Photographing Lightning

Lightning strikes over Tampines in Singapore.

It was a dark and stormy night. Frequent bolts of lightning lit up the night sky followed by the rumble of thunder. I never really captured lightning with my camera so I decided to give it a try and quickly set up my camera on the tripod and pointed it out of the window.

The trick about shooting lightning is not to wait for a bolt and then release the shutter. That would be a guaranteed miss unless you have superhero-type reflexes. Of course, there are commercially-available lightning triggers available which triggers your camera shutter on a flash of lightning but at > US$300, they are quite expensive.

It is kind of hard to predict when the lightning will strike, so the best way is to take lots of shots. Since it’s at night, it’ll require a longish exposure which should increase the chance of capturing it. But I didn’t really want to stand by the camera and take many shots, so following this article on Petapixel, I used the camera’s intervalometer to do the job for me.

Instead of the 20-30s which the author recommended as a starting point, I decided to go with 10s @ f/11, ISO 100 as I didn’t want the foreground to be overexposed. I then set the camera to take a shot every 10s and left it to do its thing.
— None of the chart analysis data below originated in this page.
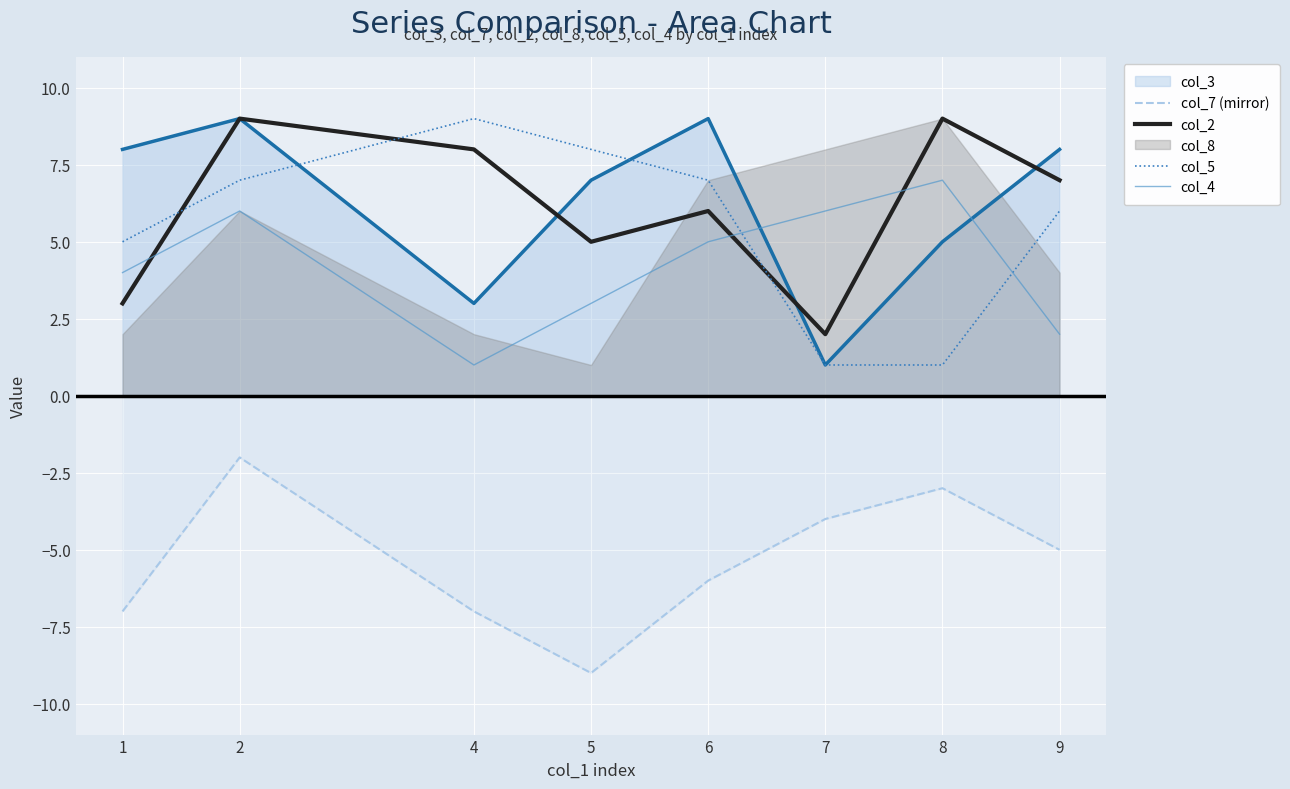

At which label does col_5 reach its peak?

4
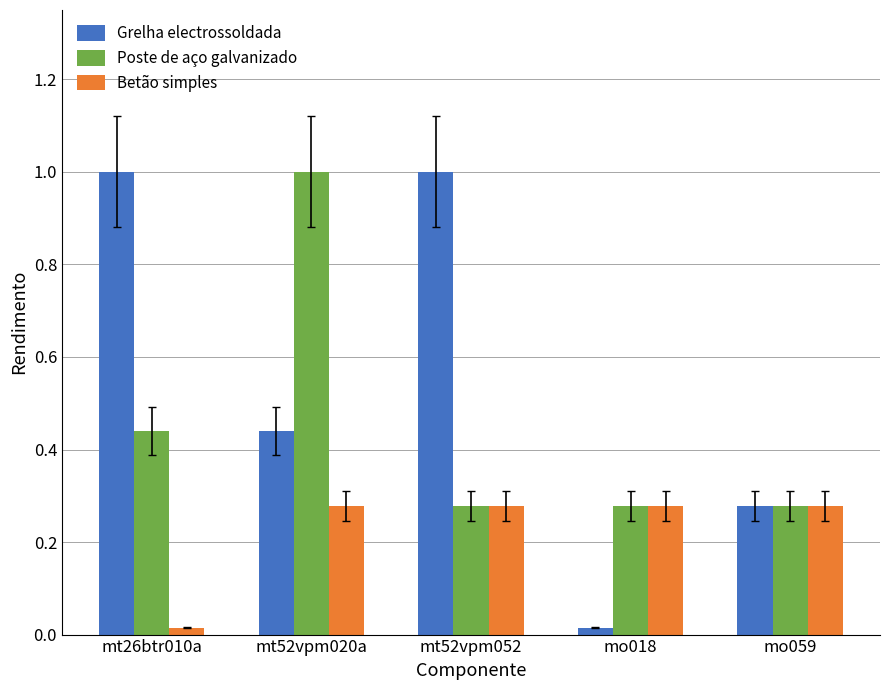

What is the sum of all Poste de aço galvanizado values?

2.3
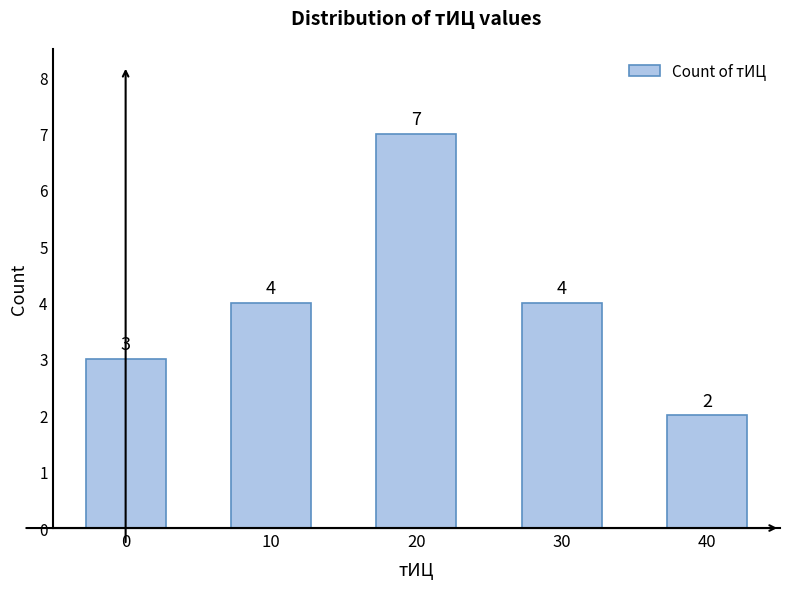

The value at 30 is 1. True or false?

False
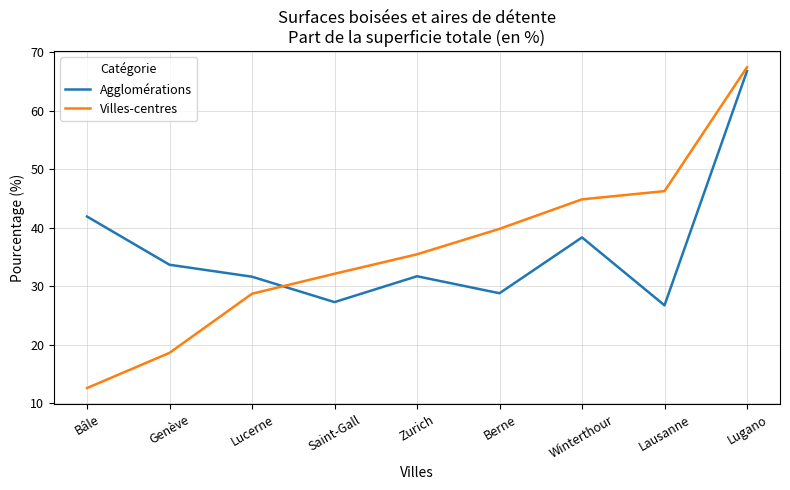

Count the number of data series in this chart.

2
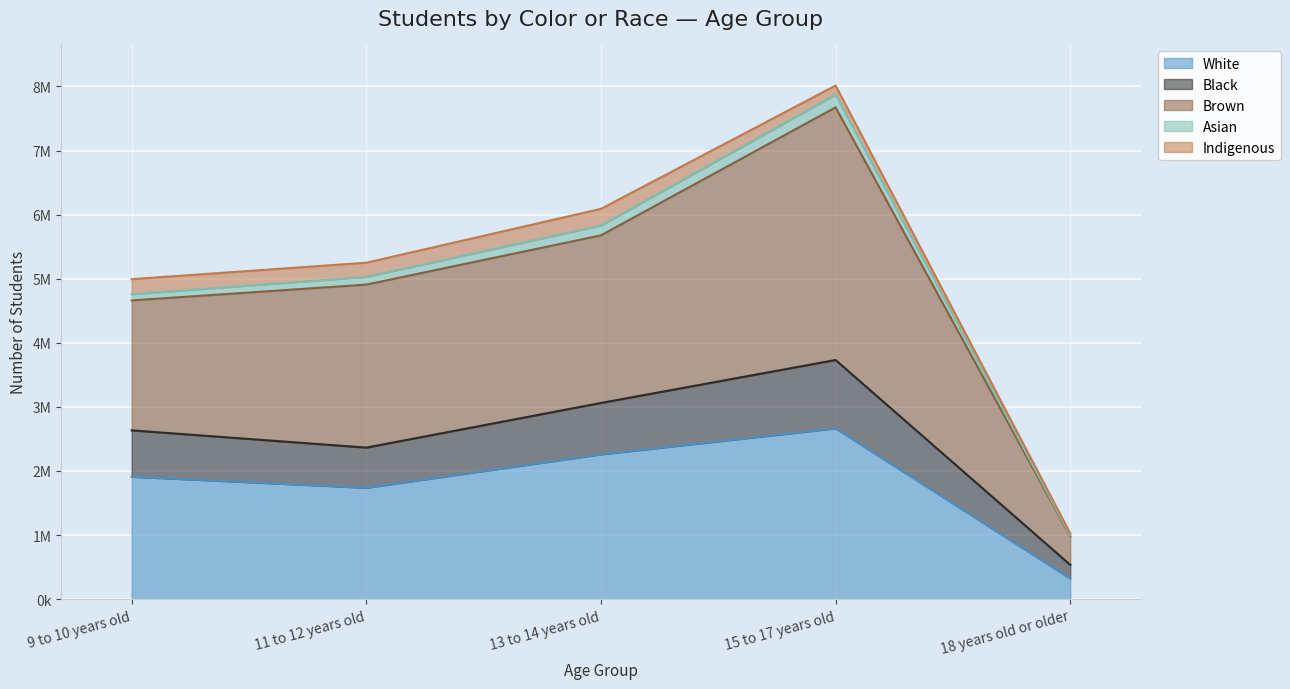

At which label is White closest to 1492652?

11 to 12 years old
About 1 hour, 15 minutes later, I ended up with 226 shots. Reverse-scrolling through the shots initially made me disappointed as all I had was a black skies. Eventually I saw the lightning strikes captured in the images and grinned with joy. However, out of 226 shots, only about 6 had the lightning strike, and only 3 captured it nicely. The following and the opening photo are the successful ones.

Lightning strike at Tampines
Lightning strike over Tampines

Just for fun, I also tried compositing the three images into one. Pity the bolts of lightning are more or less at the same location. It’d have been much nicer if they are more spread out.

3-shot composite of the lightning strikes over at Tampines.